* Selected excerpt *
Incredibly “Insightful” Trader Pockets $10M on a $22k Investment
Defying all historical profitability metrics, an unknown investor hit a massive jackpot that yielded a 45,650% return on their investment. Strangely enough, this happened in the traditional stock market.
Typically, such astronomic gains occur in the crypto market due to novelty, volatility, and global permissionless access. What set the conditions for this monstrous performance?
Cisco’s Splunk Acquisition
On Thursday, Cisco Systems (CSCO) announced the acquisition of Splunk (SPLK). The staple software company specializing in networking products and services bought Splunk to boost its cybersecurity division at $157 per share in cash. This makes the deal worth $28 billion, Cisco’s most significant acquisition to-date, as 13% of the company’s market cap.
The day closed with CSCO shares going down 4.5%, while SPLK shares went up 22%, from $117 to $145 per share at press time. The deal is set to be finalized in Q3 2024. The two companies go hand-in-hand, as Splunk specializes in broad data collection that can be utilized to detect patterns/anomalies thanks to machine learning algorithms.
This would fortify Cisco’s range of networking products, from the Meraki cloud platform to ASA firewalls and DNA Center for network management.
“Our combined capabilities will drive the next generation of AI-enabled security and observability,”
Chuck Robbins, Cisco CEO
In the tech arena, Cisco has been lagging behind the benchmarks. Compared to the Technology Select Sector SPDR Fund (XLK), Cisco’s year-to-date gains are lackluster, at +12.6% vs. XLK’s 32.8%, likewise when stacked against Nasdaq 100 (NDQ) index, which is at +36.5% for the same period.
Therefore, Splunk is Cisco’s historic bet to become the networking leader. Much of this relies on integrating Splunk’s tech into Cisco’s full networking stack, Agile Networks. Per Cisco’s last earnings report, Agile Networks’ revenue increased by +33% to $8.125 billion year-over-year.
Join our Telegram group and never miss a breaking digital asset story.
The Exceptionally Anomalous $10M Options Trade
The investor opened 127 calls on Splunk (SPLK) stock. This type of option contract gives the trader the right to buy the stock at a specific strike price and expiry date but without obligation. The underlying call gambit is bullish:
- One believes the stock will go up.

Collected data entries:
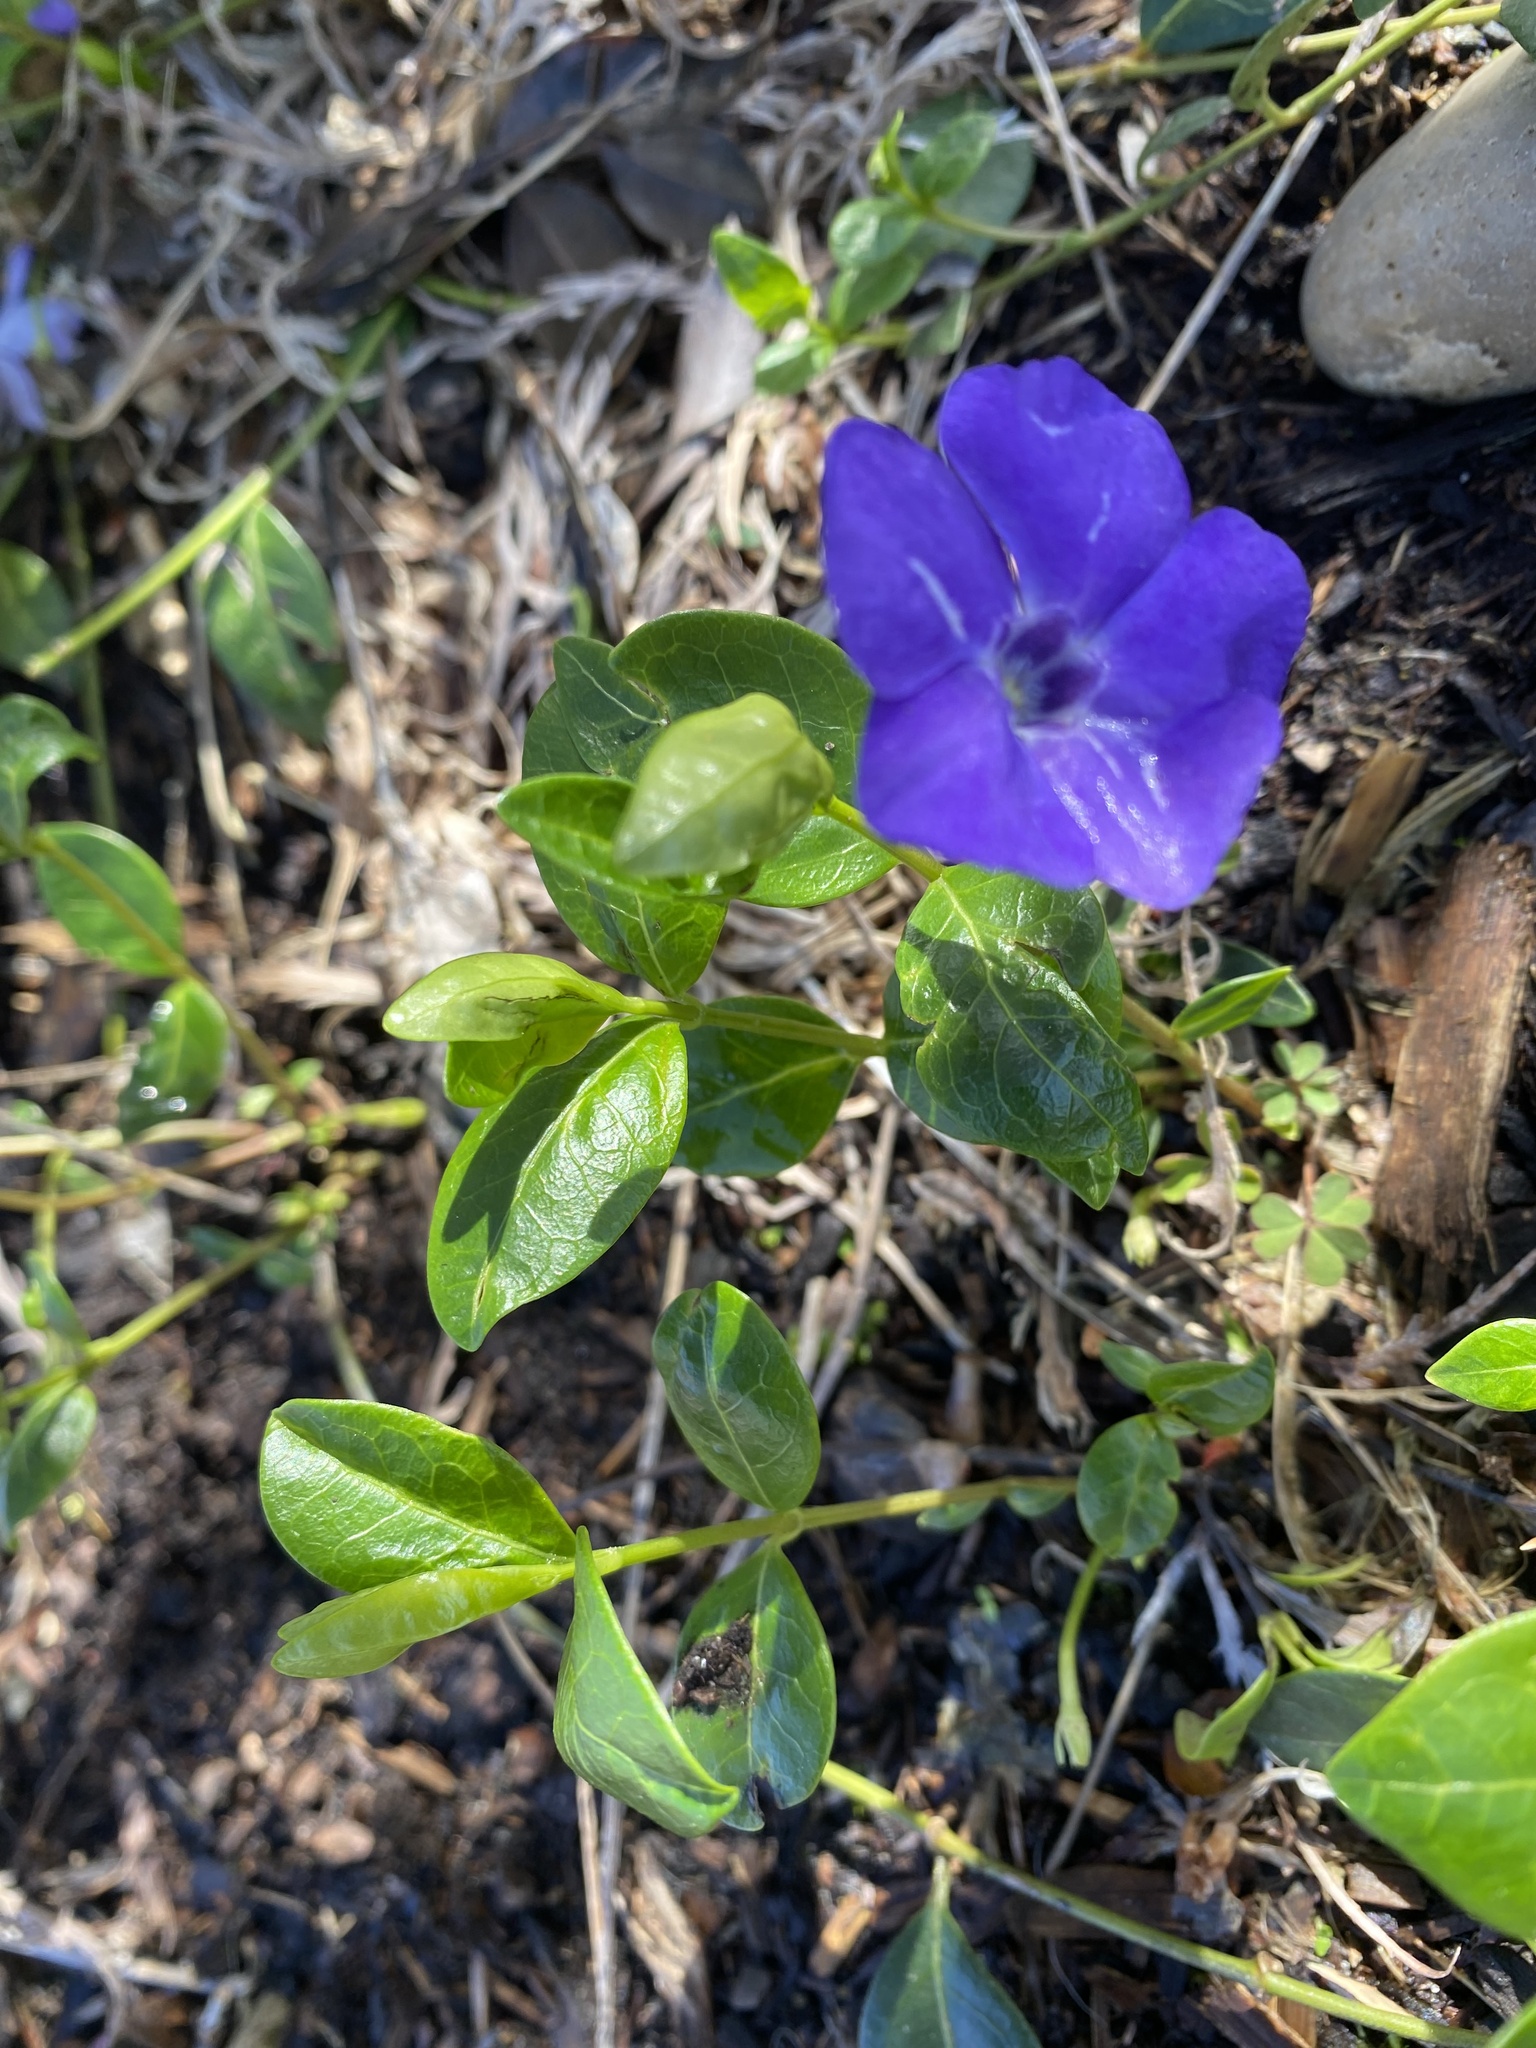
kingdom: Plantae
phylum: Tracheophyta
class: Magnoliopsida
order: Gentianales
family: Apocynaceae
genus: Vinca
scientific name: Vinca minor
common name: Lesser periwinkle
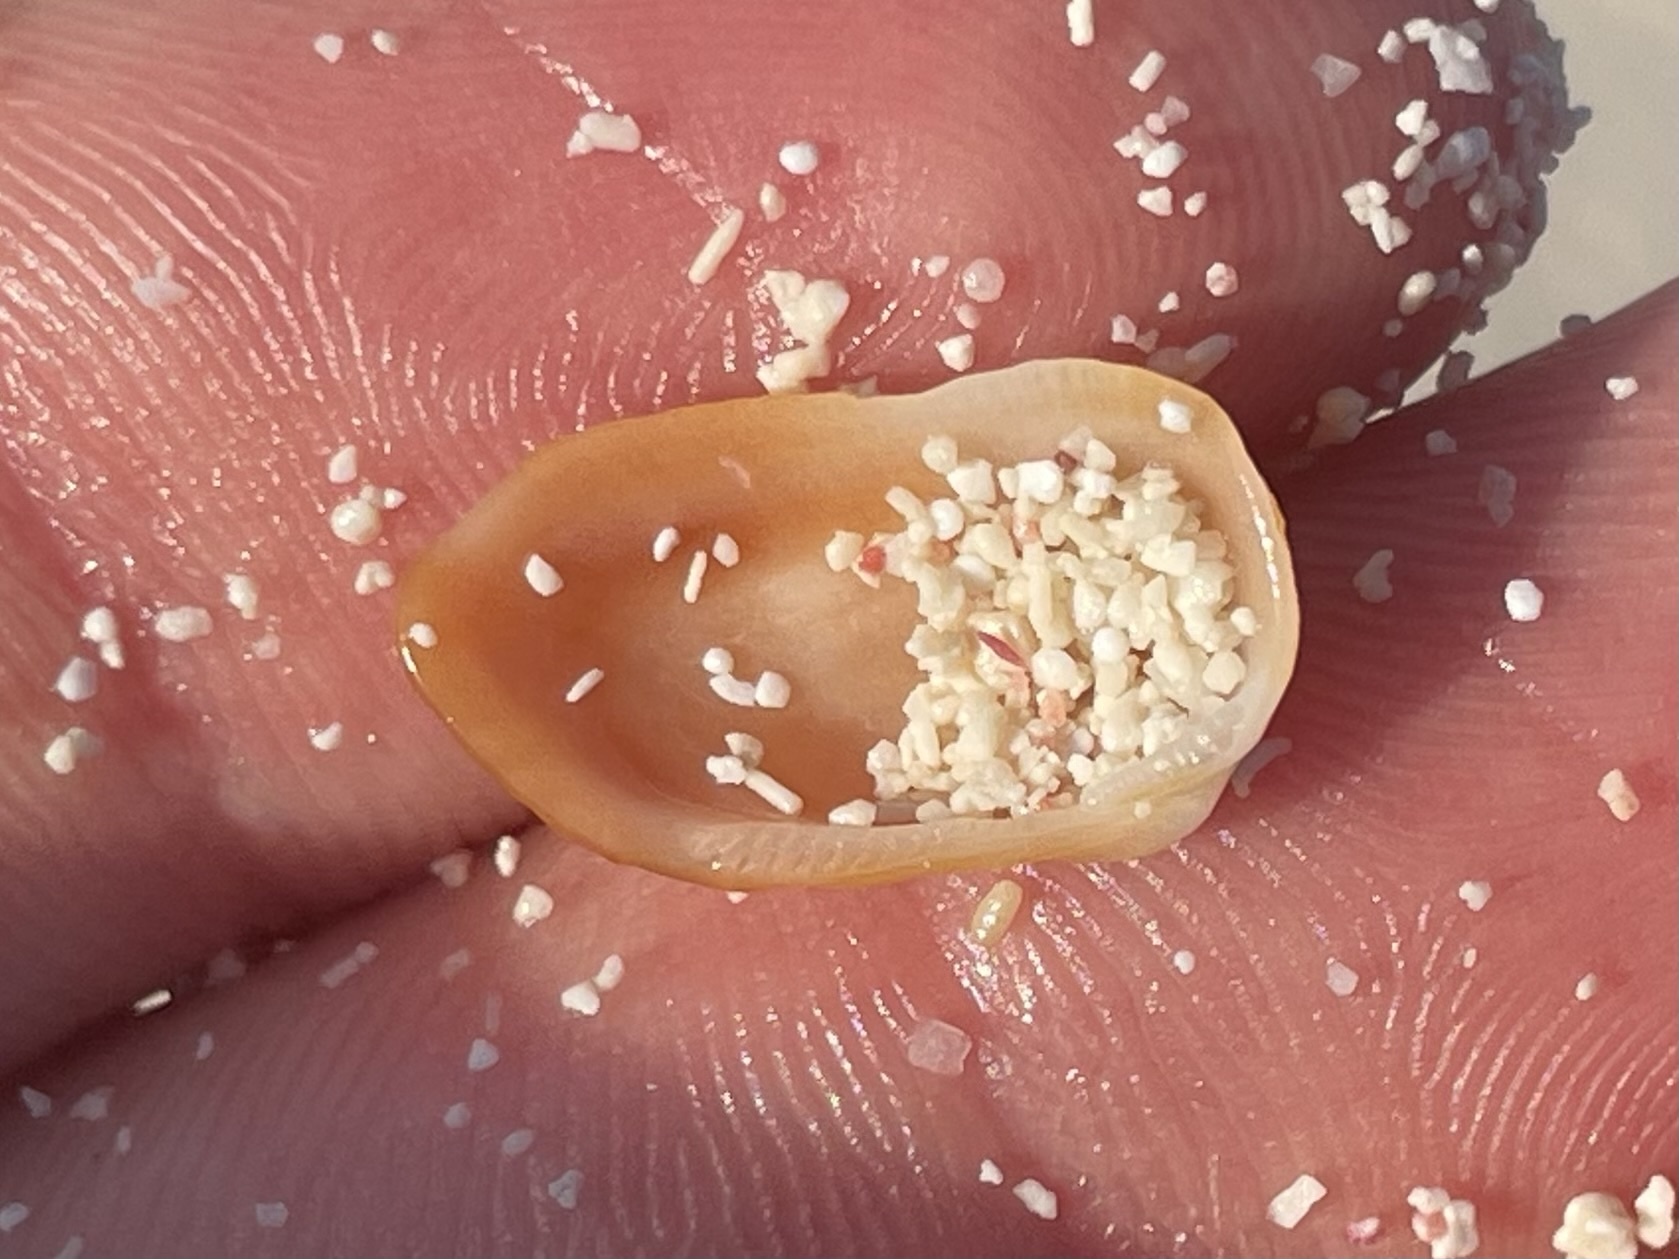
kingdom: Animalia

* Activity *
Continue the article on the $10M Splunk options trade, starting right after its last line.

* Result for this task *
- Based on this belief, one buys an option contract, setting the stock at a present lower strike price.
- When the stock goes up, the contract can be exercised, with contract holders pocketing the difference between the new stock price and the contract’s lower strike price.
- This itself boosts the contract’s value, expressed as premium – the additional amount of money buyers are willing to spend to secure the right to buy the stock at the previous lower price.
If that right is not exercised, call options would simply expire, leaving the trader with the cost of the contract’s premium, which is the price for the right to be exercised. In this case, 127 calls were priced at $0.04 on Thursday, totaling $22k in premiums and expiring on Friday.
On Friday, after the Cisco-Splunk acquisition took the public spotlight, the contracts were priced at $18.30. This one-day drastic increase made for a 45,650% ROI. Once the trader exited the position, the initial $22k investment transformed into a $10,043,000 profit.
SEC’s Scrutiny Inevitable?
This was a textbook options gambit. As if the investor knew beforehand that SPLK demand would go up. Therefore, other investors would be willing to pay a higher premium for call options on a rising SPLK stock.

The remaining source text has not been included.